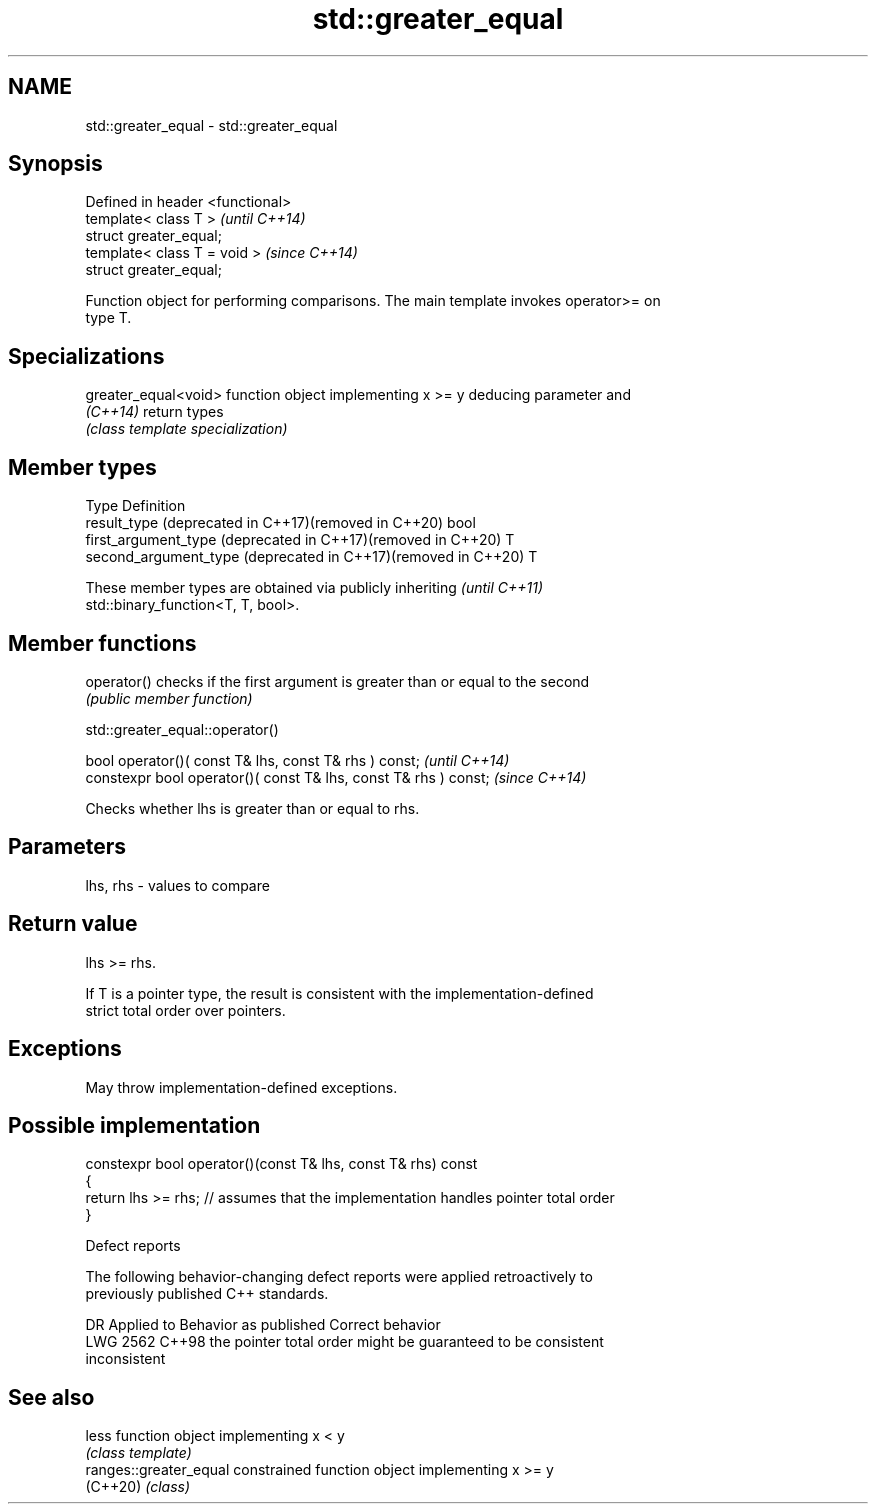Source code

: .TH std::greater_equal 3 "2024.06.10" "http://cppreference.com" "C++ Standard Libary"
.SH NAME
std::greater_equal \- std::greater_equal

.SH Synopsis
   Defined in header <functional>
   template< class T >             \fI(until C++14)\fP
   struct greater_equal;
   template< class T = void >      \fI(since C++14)\fP
   struct greater_equal;

   Function object for performing comparisons. The main template invokes operator>= on
   type T.

.SH Specializations

   greater_equal<void> function object implementing x >= y deducing parameter and
   \fI(C++14)\fP             return types
                       \fI(class template specialization)\fP

.SH Member types

   Type                                                         Definition
   result_type (deprecated in C++17)(removed in C++20)          bool
   first_argument_type (deprecated in C++17)(removed in C++20)  T
   second_argument_type (deprecated in C++17)(removed in C++20) T

   These member types are obtained via publicly inheriting                \fI(until C++11)\fP
   std::binary_function<T, T, bool>.

.SH Member functions

   operator() checks if the first argument is greater than or equal to the second
              \fI(public member function)\fP

std::greater_equal::operator()

   bool operator()( const T& lhs, const T& rhs ) const;            \fI(until C++14)\fP
   constexpr bool operator()( const T& lhs, const T& rhs ) const;  \fI(since C++14)\fP

   Checks whether lhs is greater than or equal to rhs.

.SH Parameters

   lhs, rhs - values to compare

.SH Return value

   lhs >= rhs.

   If T is a pointer type, the result is consistent with the implementation-defined
   strict total order over pointers.

.SH Exceptions

   May throw implementation-defined exceptions.

.SH Possible implementation

   constexpr bool operator()(const T& lhs, const T& rhs) const
   {
       return lhs >= rhs; // assumes that the implementation handles pointer total order
   }

   Defect reports

   The following behavior-changing defect reports were applied retroactively to
   previously published C++ standards.

      DR    Applied to        Behavior as published              Correct behavior
   LWG 2562 C++98      the pointer total order might be     guaranteed to be consistent
                       inconsistent

.SH See also

   less                  function object implementing x < y
                         \fI(class template)\fP
   ranges::greater_equal constrained function object implementing x >= y
   (C++20)               \fI(class)\fP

■ **What you need to do**
Pictures are to be left out. Everything else in the records above gets repeated exactly.

■ **Written answer**
Source code

: .TH std::greater_equal 3 "2024.06.10" "http://cppreference.com" "C++ Standard Libary"
.SH NAME
std::greater_equal \- std::greater_equal

.SH Synopsis
   Defined in header <functional>
   template< class T >             \fI(until C++14)\fP
   struct greater_equal;
   template< class T = void >      \fI(since C++14)\fP
   struct greater_equal;

   Function object for performing comparisons. The main template invokes operator>= on
   type T.

.SH Specializations

   greater_equal<void> function object implementing x >= y deducing parameter and
   \fI(C++14)\fP             return types
                       \fI(class template specialization)\fP

.SH Member types

   Type                                                         Definition
   result_type (deprecated in C++17)(removed in C++20)          bool
   first_argument_type (deprecated in C++17)(removed in C++20)  T
   second_argument_type (deprecated in C++17)(removed in C++20) T

   These member types are obtained via publicly inheriting                \fI(until C++11)\fP
   std::binary_function<T, T, bool>.

.SH Member functions

   operator() checks if the first argument is greater than or equal to the second
              \fI(public member function)\fP

std::greater_equal::operator()

   bool operator()( const T& lhs, const T& rhs ) const;            \fI(until C++14)\fP
   constexpr bool operator()( const T& lhs, const T& rhs ) const;  \fI(since C++14)\fP

   Checks whether lhs is greater than or equal to rhs.

.SH Parameters

   lhs, rhs - values to compare

.SH Return value

   lhs >= rhs.

   If T is a pointer type, the result is consistent with the implementation-defined
   strict total order over pointers.

.SH Exceptions

   May throw implementation-defined exceptions.

.SH Possible implementation

   constexpr bool operator()(const T& lhs, const T& rhs) const
   {
       return lhs >= rhs; // assumes that the implementation handles pointer total order
   }

   Defect reports

   The following behavior-changing defect reports were applied retroactively to
   previously published C++ standards.

      DR    Applied to        Behavior as published              Correct behavior
   LWG 2562 C++98      the pointer total order might be     guaranteed to be consistent
                       inconsistent

.SH See also

   less                  function object implementing x < y
                         \fI(class template)\fP
   ranges::greater_equal constrained function object implementing x >= y
   (C++20)               \fI(class)\fP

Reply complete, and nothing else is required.